2. Pipeline Development
o Design and implement ETL/ELT pipelines using Databricks and Apache Spark to process large-scale datasets efficiently.
o Optimize pipelines for performance, scalability, and reliability.
3. Data Governance
o Implement and enforce data governance policies, security measures, and compliance standards within the Databricks environment.
4. Collaboration
o Partner with data scientists, business analysts, and business stakeholders to understand data needs and deliver solutions that drive business value.

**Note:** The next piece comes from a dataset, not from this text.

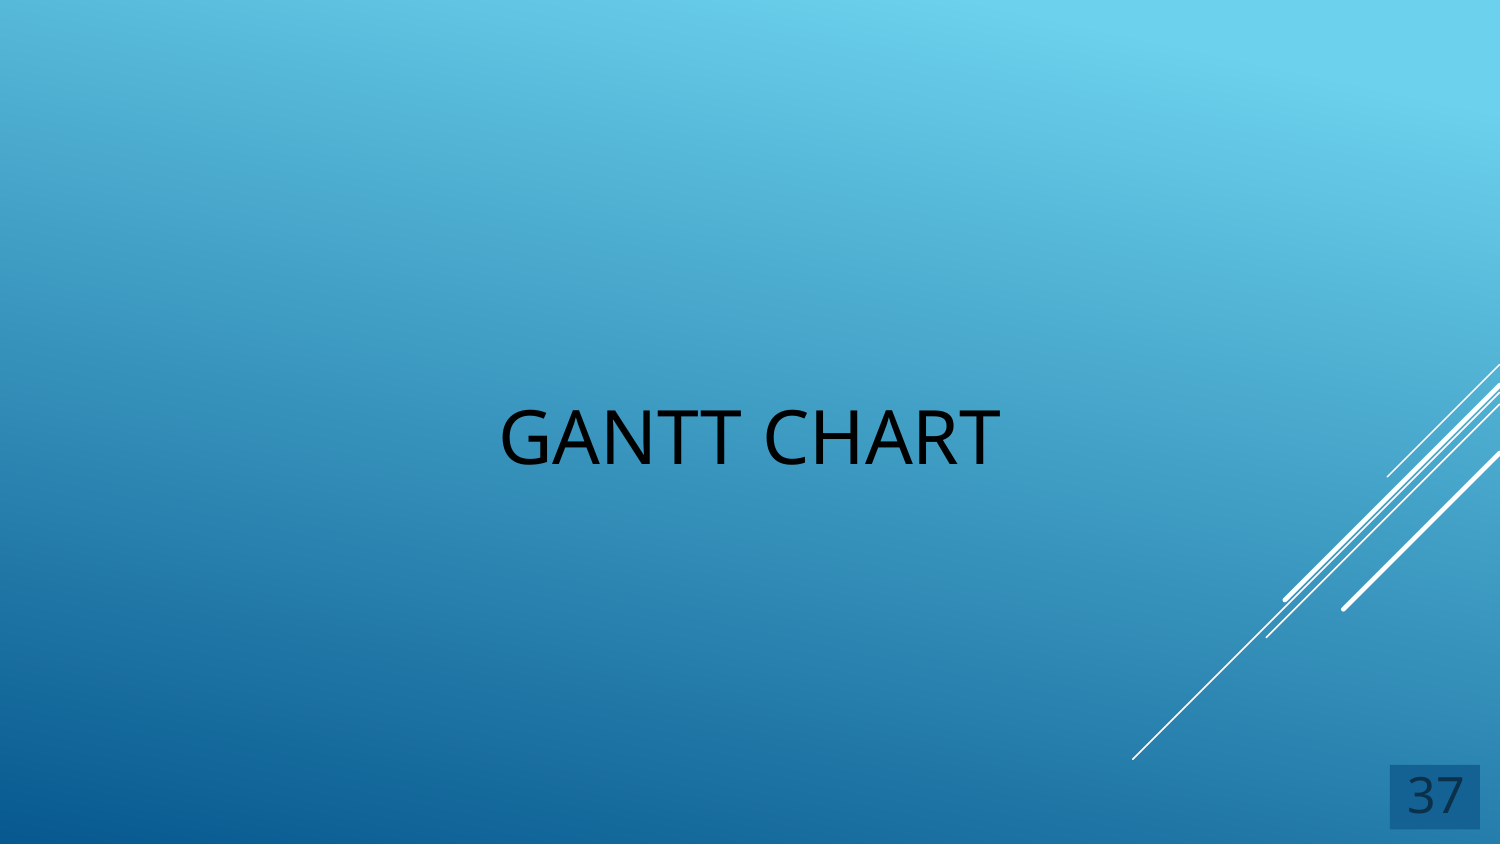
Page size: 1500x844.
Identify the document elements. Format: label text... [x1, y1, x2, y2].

title Gantt chart [51, 374, 1449, 469]
slide_number 37 [1389, 764, 1480, 830]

o Communicate complex technical concepts clearly to diverse audiences, fostering alignment and collaboration.
5. Integration
o Integrate Databricks with cloud services (e.g., AWS S3, Azure Data Lake Storage, Google Cloud Storage) and CRM/marketing automation platforms (e.g., Salesforce, Veeva) for seamless data flow.
o Ensure interoperability with existing systems to create a cohesive data ecosystem.
6. Innovation
o Stay updated on advancements in Databricks, Delta Lake, Databricks SQL, and related technologies, applying best practices to enhance data capabilities.

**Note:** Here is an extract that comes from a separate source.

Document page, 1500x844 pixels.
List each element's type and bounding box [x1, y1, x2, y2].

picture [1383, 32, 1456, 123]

o Drive continuous improvement in data processes and tools.
7. Leadership and Mentoring
o Lead the implementation and optimization of Databricks for commercial pharma analytics, tailoring solutions for sales, marketing, and patient outcomes.
o Train and mentor team members on Databricks and analytics platforms, fostering a culture of data literacy and innovation.
8. Analytics Collaboration
o Collaborate with analytics teams to develop reporting frameworks for monitoring KPIs, such as engagement rates and campaign ROI.
o Ensure seamless integration of Databricks with CRM and marketing automation systems to support analytics workflows.
Desired Profile:
- 12+ years of experience in data engineering, with a strong focus on Databricks, Apache Spark, and cloud platforms (AWS, Azure, or GCP).
- Proficiency in Databricks, Python, Scala, SQL, and experience with ETL/ELT tools and pipeline orchestration (e.g., Apache Airflow, ADF).
- Pharma knowledge especially around entity HCP & HCO
- Data modeling/Medallion
- ETL/ELT pipeline design
- Data privacy/security
- Pharma entity (HCP/HCO) integration
- Deep knowledge of data modeling, schema design, and database management.
- Proven leadership in managing data engineering teams and projects, with strong project management skills.
- Excellent communication skills, with the ability to convey complex technical concepts to non-technical stakeholders.
- Strong understanding of syndicated data in pharmaceuticals.
- Experience in commercial pharma analytics is highly preferred.
- Bachelor’s degree in computer science, Data Science, or a related field; advanced degree (e.g., Master’s) is a plus.
- Certifications in Databricks, AWS, Azure, or related technologies is REQUIRED.